EXERCISE REQUIREMENTS
Could you carry on the explainer about construction loans below, picking up right after its final sentence?

TEXT UNDER STUDY
══════════

When it comes to getting financing for a home, most people understand basic mortgages because they’re so simple and almost everyone has one. However, construction loans can be a little confusing for someone who has never built a new home before.
In the years I’ve been helping people get construction loans to build homes, I’ve learned a lot about how it works, and wanted to share some insight that might help de-mystify the process, and hopefully, encourage you to pursue getting a construction loan to have a new home built yourself. I hope you find this information helpful!
How Construction Loans Work: The Basics
I’ll start by separating construction loans from what I’d call “traditional” loans. A traditional home loan is a mortgage on an existing home, that generally lasts for 30-years at a fixed rate where the borrower makes principal and interest payments for the life of the loan. These mortgages can be obtained through a conventional lender or through special programs like those run by the FHA (Federal Housing Administration) and the VA (Veterans Administration).
In contrast, a construction loan is underwritten to last for only the length of time it takes to construct the home (about 12 months on average), and you are essentially given a line of credit up to a specified limit, and you submit “draw requests” to your lender, and only pay interest as you go. For example, if you have a $400,000 construction loan, you won’t have to start paying anything on it until your builder submits a draw request (perhaps something like $25,000 to start) and then you’ll only pay the interest on the $25,000.
Construction Loans Are Like A Big Credit Card
The best way to think about a construction loan is to compare it to a giant credit card that only lasts until the home is built. At that point, you then get a mortgage for the house you’ve built, which will pay off the balance of your construction loan. There are no prepayment penalties with a construction loan so you can pay off the balance whenever you like, either when it comes due or before then (if you have the means). So in a way, a construction loan has a balloon payment at the end, but your mortgage will pay this loan off.

══════════

INFORMATION PROVIDED

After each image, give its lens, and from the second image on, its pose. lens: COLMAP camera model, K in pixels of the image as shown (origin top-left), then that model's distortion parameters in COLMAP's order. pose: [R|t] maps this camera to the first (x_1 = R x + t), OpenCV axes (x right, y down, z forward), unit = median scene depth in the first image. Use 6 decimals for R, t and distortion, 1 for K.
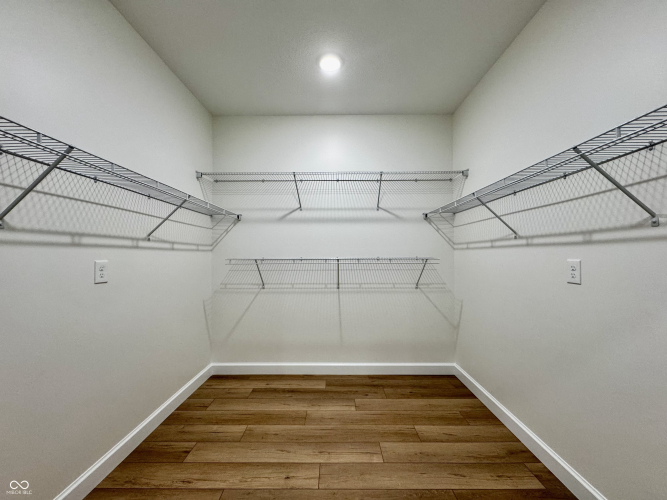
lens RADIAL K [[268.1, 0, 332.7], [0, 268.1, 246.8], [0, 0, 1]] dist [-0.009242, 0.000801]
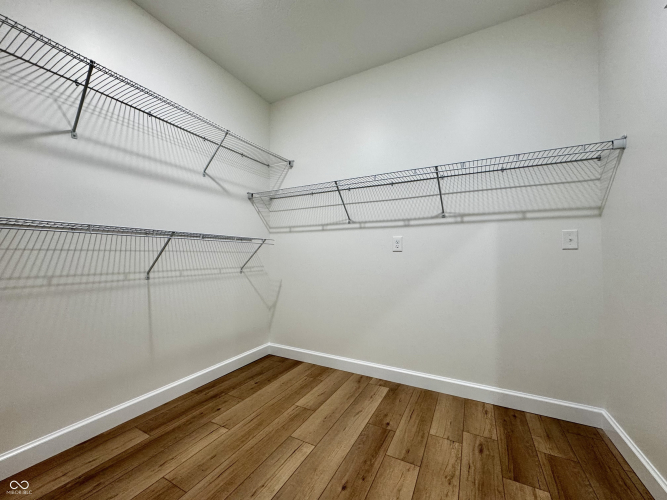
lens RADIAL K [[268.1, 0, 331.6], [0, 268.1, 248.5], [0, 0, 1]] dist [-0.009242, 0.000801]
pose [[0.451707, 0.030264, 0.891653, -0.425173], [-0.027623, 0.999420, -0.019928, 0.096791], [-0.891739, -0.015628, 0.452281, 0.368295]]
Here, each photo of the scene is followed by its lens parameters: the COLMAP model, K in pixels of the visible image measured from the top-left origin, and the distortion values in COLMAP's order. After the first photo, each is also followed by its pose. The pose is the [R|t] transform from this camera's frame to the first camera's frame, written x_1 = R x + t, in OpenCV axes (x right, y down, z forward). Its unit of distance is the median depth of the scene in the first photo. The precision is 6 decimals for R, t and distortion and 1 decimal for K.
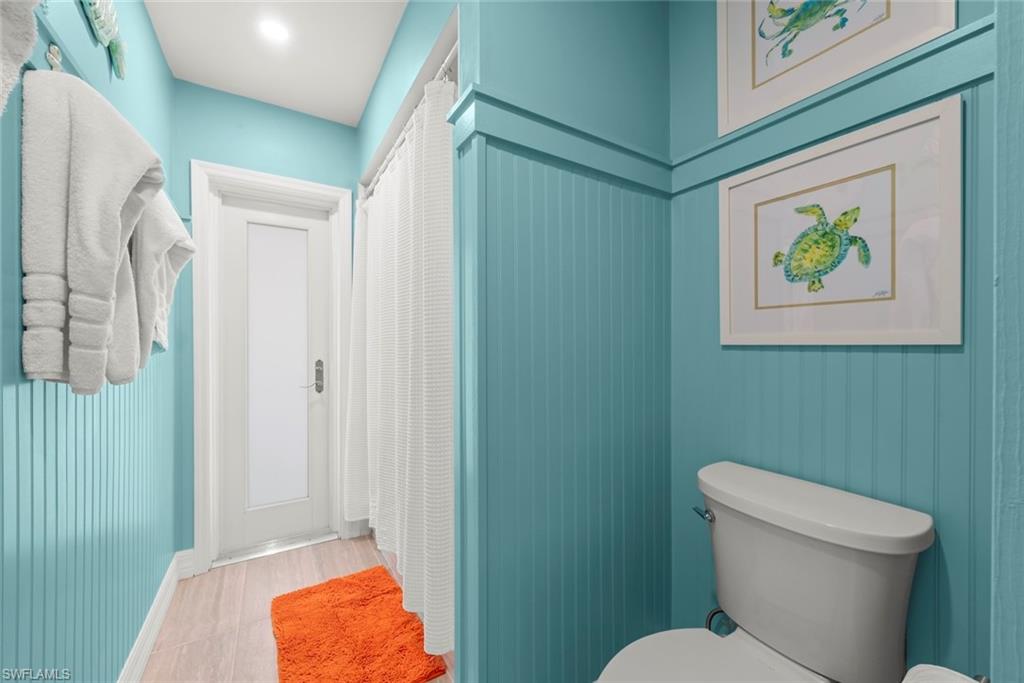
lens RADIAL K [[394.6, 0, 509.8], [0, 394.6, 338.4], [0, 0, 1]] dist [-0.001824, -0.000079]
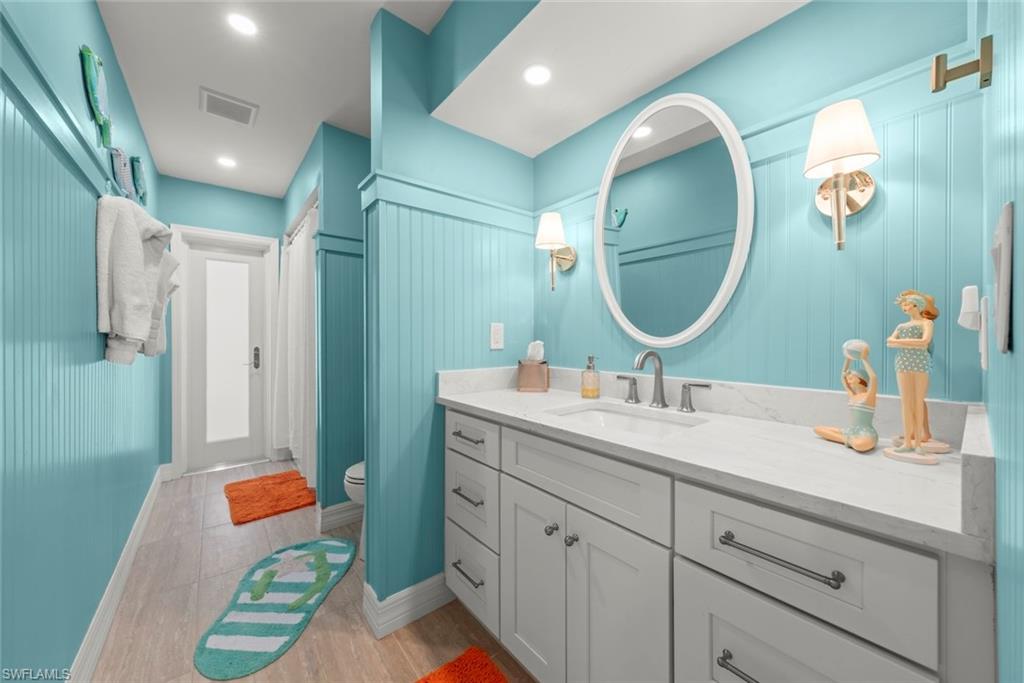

══════════

EXPECTED OUTPUT
Interest rates are also calculated differently: with a traditional loan, the lender will sell your loan to investors in the bond market, but with a construction loan, we refer to them as portfolio loans (which means we keep them on our books). We have the freedom to negotiate the right interest rate based on several factors. It’s not like an auto loan where you walk into the bank and look at the rate sheet on the wall that shows today’s interest rate (which could change tomorrow). I have the ability to look at “the big picture” and determine a rate based on many factors, including your credit, financial history, income and project equity.
You Need Both A Construction Loan And A Mortgage
Eventually, after our construction loan has funded your home’s construction, you will need to get a mortgage for the home which will pay off the construction loan. Something people ask me all the time is “do I have to get a mortgage from the same company that provided my construction?” and I’m happy to answer “No.” You have complete freedom in choosing your mortgage company. I finance people for construction loans all the time where I then hand them over another company to do the permanent mortgage.
Conforming vs. Non-Conforming Loans
I think it’s helpful for people to know the difference between “conforming” and “non-conforming” loans. A conforming loan is a mortgage for less than $417,000, while a loan larger than that is a non-conforming (sometimes called “jumbo”) loan. There are differences in the qualification guidelines on these loans. There are a bazillion mortgage companies that can approve you for a conforming loan: finding a lender for a jumbo loan can sometimes be more challenging because the rules are stricter.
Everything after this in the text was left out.